Since its recent foundation Agenda Tevere has already accomplished many goals. In fact, through the campaign conducted by the Agenda in order to increase the awareness regarding the Tiber and its critical conditions, the two institutions involved in the management of the river (the Lazio regional authorities and the municipality of Rome) have strengthened their actions. The municipality of Rome has created a dedicated office, the “Tiber special Office” and the Lazio regional authorities have implemented their intervention of requalification of the river.
Furthermore, the Agenda has started the procedures that will conduct to the creation of a river contract for the Roman urban course of the river. River contracts are innovative methodologies for water management, based on the active participation of local actors. Moreover, the Agenda is working for creating an instrument that will reunite all the information on the state of the river and its riverbanks.
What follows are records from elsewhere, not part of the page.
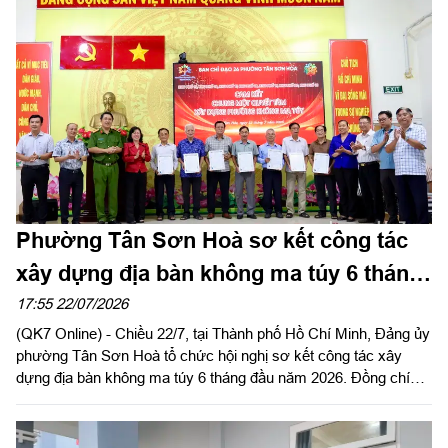
Phường Tân Sơn Hoà sơ kết công tác
xây dựng địa bàn không ma túy 6 tháng
đầu năm 2026
17:55 22/07/2026
(QK7 Online) - Chiều 22/7, tại Thành phố Hồ Chí Minh, Đảng ủy
phường Tân Sơn Hoà tổ chức hội nghị sơ kết công tác xây
dựng địa bàn không ma túy 6 tháng đầu năm 2026. Đồng chí
Trương Lê Mỹ Ngọc, Bí thư Đảng ủy, Chủ tịch Hội đồng nhân
dân phường dự và phát biểu chỉ đạo.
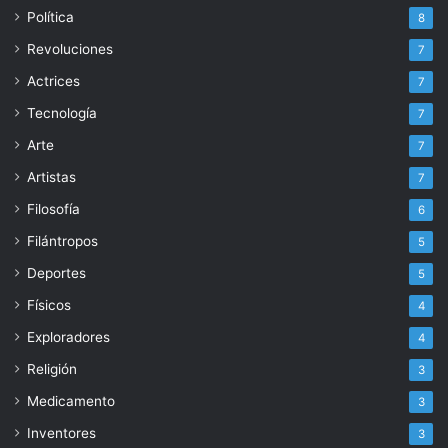
Política
8
Revoluciones
7
Actrices
7
Tecnología
7
Arte
7
Artistas
7
Filosofía
6
Filántropos
5
Deportes
5
Físicos
4
Exploradores
4
Religión
3
Medicamento
3
Inventores
3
Finally, many projects along the river are starting through its support. Those project (experimental places) are often based on already existing ideas, that did not succeed in the making. Agenda Tevere offers to the associations that are working on these projects its financial support, its expertise (from the crowdfunding campaigns experts and architects, to the marketing experts or the public relation experts) and many other kinds of support.